Colorism became an issue for Kiara Lee in middle school.
Raised and doted upon as the youngest child in a family with wildly varying skin shades, she’d never been exposed to the hierarchy of color. She says that made her unprepared for the negative connotation of shade frequently discussed by new friends to whom it was paramount.
As a student at the University of Richmond, she saw a television ad showing a young black woman admitting that she never felt beautiful because of her skin shade. It inspired Lee to begin researching the topic and speaking out about it to prompt awareness.
After winning the Campus Progress National Conference speech contest, in which she spoke on colorism and its effect on self-esteem, she traveled to Washington in 2011 to deliver it to an audience of 2,000.
“It was a turning point hearing how interested people were in the topic,” Lee says, between her job as a graduate teaching assistant and working on a doctorate at Virginia Commonwealth University. “It officially put the issue of colorism on the map for me, like the subject was reaching out to me.”
Teachers and community leaders began contacting her to schedule group and class discussions on colorism and the history of its roots in colonialism and slavery.
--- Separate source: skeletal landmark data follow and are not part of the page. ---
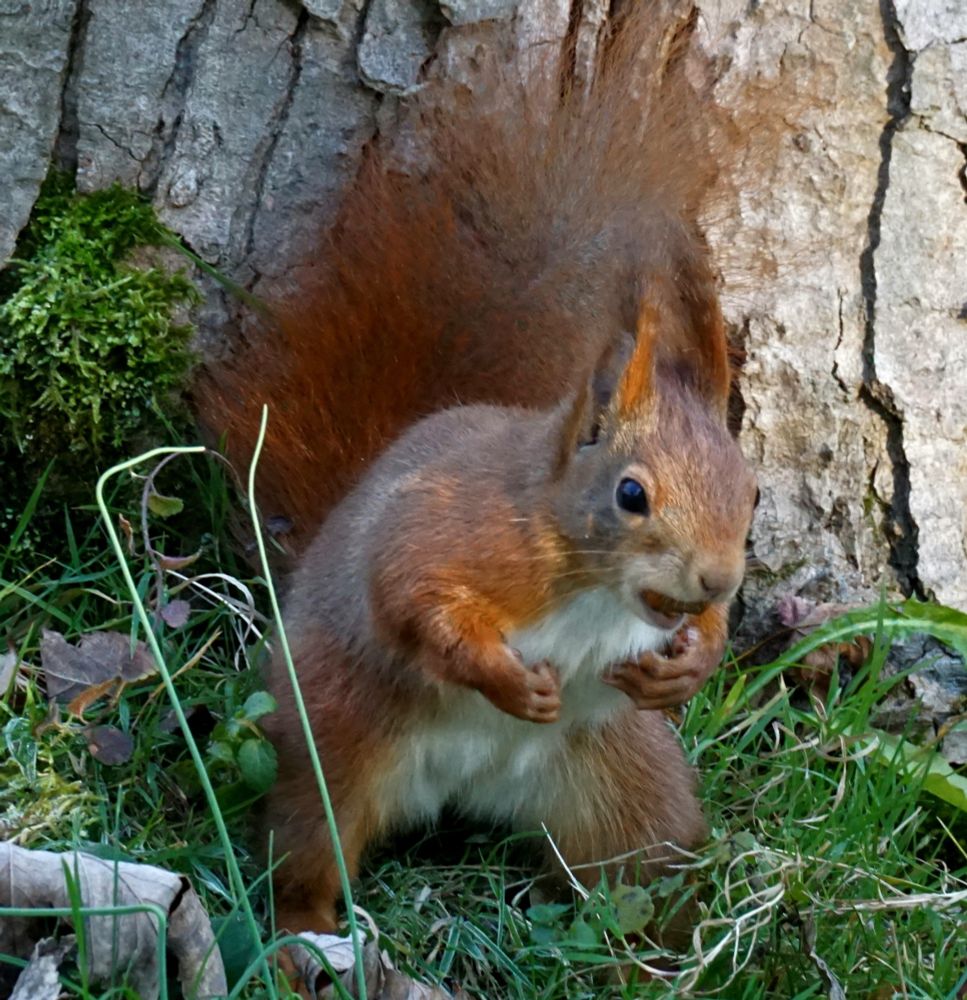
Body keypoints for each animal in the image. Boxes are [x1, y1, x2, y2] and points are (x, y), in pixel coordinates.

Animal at [202, 5, 759, 934]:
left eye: (752, 492)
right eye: (630, 494)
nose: (715, 578)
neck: (589, 585)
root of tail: (468, 792)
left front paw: (690, 662)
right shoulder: (456, 530)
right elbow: (415, 599)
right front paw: (505, 679)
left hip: (629, 794)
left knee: (640, 870)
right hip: (335, 740)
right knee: (306, 841)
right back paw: (304, 936)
She wrote a children’s book, “Light-Skinned, Dark-Skinned or In-Between?” and a play, “Under the Rug,” a series of staged monologues on the subject.
“Now I want to do a comparative study of people’s experiences with colorism, comparing historically black colleges, mostly white colleges and culturally diverse universities like VCU,” she says. “I’d especially like to zero in on the experiences of women.”
She hopes to begin knocking on the closed doors of conversations about colorism. “Many people, especially other blacks, are leery of talking about it, as if it’s taboo. They’re just not ready for the conversation, but it affects everything for blacks: employment, salary, marriage rates, your likelihood to be sentenced or put on death row.”
Guided by her spirituality, she cites a Bible verse, Luke 12:48 — “To whom much is given, much will be required” — as the philosophy she was raised and lives by.
“I’ve been very blessed,” she says, “so it’s only natural to give back. And in Richmond, there’s so much need.”